The Trudeau Liberals supported the bill but argued that it would seek greater oversight over the operation of Canada’s national security agencies, if and when, they came to power. The party committed, if they won the election, to introduce new legislation that would guarantee that all CSIS warrants would respect the constitution, along with ensuring that Canadians would not be limited from lawful protests and advocacy. The legislation would also limit wiretap power and would provide clarity on what constitutes terrorist activity and propaganda.
However, instead of seeking to amend the bill with the addition of comprehensive and independent judicial oversight, Trudeau’s election platform calls for creation of an all-party committee to monitor and oversee the operations of every government department and agency with national security responsibilities. His proposal therefore subjects security operations to parliamentary politics and partisanship, instead of sober legal precepts and perspective. Hopefully their approach will evolve to judicial oversight, since with the emergence of Big Data analytic techniques, Canadian anti-terror agencies need more substantive legal oversight than ever before.
The second challenge the new Liberal government will face on the privacy front will concern the implementation of the previous government’s new security screening system for public servants. The new screening process for all of Canada’s employees include fingerprinting, along with mandatory credit checks and sweeping Internet profiling. Under old security measures, fingerprinting, along with credit and criminal checks, were only conducted if a prospective employee was dealing with national security or financial transactions. But with the new security screening standard, these checks are now a blanket requirement for all job applicants.
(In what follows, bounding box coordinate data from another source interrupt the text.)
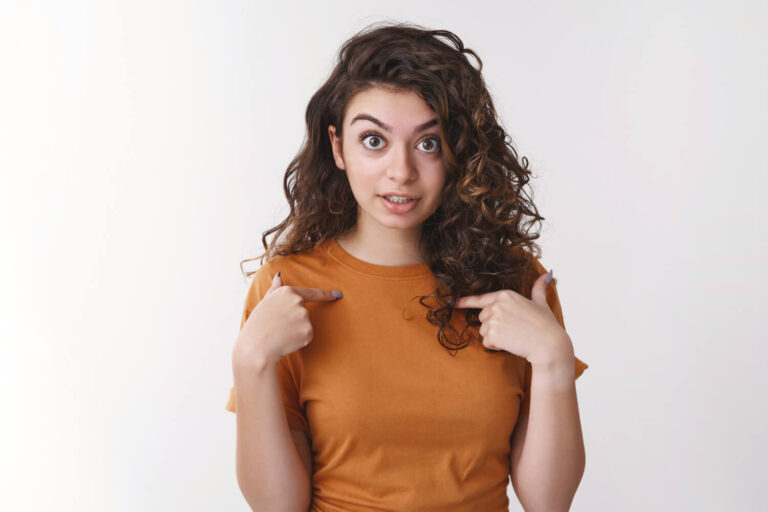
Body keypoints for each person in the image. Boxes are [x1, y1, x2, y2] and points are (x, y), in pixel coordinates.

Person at [225, 21, 589, 512]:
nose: (401, 171)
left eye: (428, 143)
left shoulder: (515, 283)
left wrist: (553, 361)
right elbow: (277, 507)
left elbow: (549, 502)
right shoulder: (287, 289)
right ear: (337, 147)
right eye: (373, 140)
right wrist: (250, 363)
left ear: (459, 152)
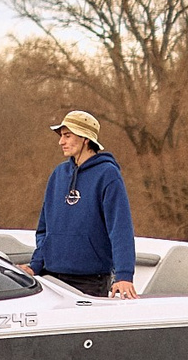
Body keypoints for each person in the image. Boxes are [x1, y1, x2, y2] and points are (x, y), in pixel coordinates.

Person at [25, 110, 138, 299]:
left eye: (67, 136)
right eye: (61, 136)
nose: (61, 142)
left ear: (85, 139)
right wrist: (35, 265)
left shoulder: (107, 174)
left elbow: (120, 228)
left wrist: (124, 275)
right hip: (50, 277)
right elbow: (45, 230)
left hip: (90, 281)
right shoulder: (58, 174)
Along with a criminal check, the new screening process for all employees also requires a law enforcement inquiry. This entails gathering data from police databases, including convictions under the Youth Criminal Justice Act, and any records of peace bonds, restraining orders and mental health incidents, whether they resulted in charges or not. Basic reliability status will also require an Internet profile of current and prospective civil servants to gain insight into their ideology, associations and character.
Government employee unions have said that credit and criminal checks, along with fingerprinting and public Internet searches are invasive and unnecessary for most ordinary employees that do not work in intelligence, finance or security. The unions also argue that screening measures force employees to reveal details about their lifestyle and personal choices, which in turn violate “reasonable” expectations of privacy.
The matter, which is before the courts, will be a substantive test of the new Trudeau government on whether it will truly respect both privacy rights and public servants. Expectations are that Trudeau will embrace a more moderate policy on prospective employee profiling. The new government will be eager to demonstrate that it does not distrust its employees, citizens or is disdainful of their respective rights and freedoms.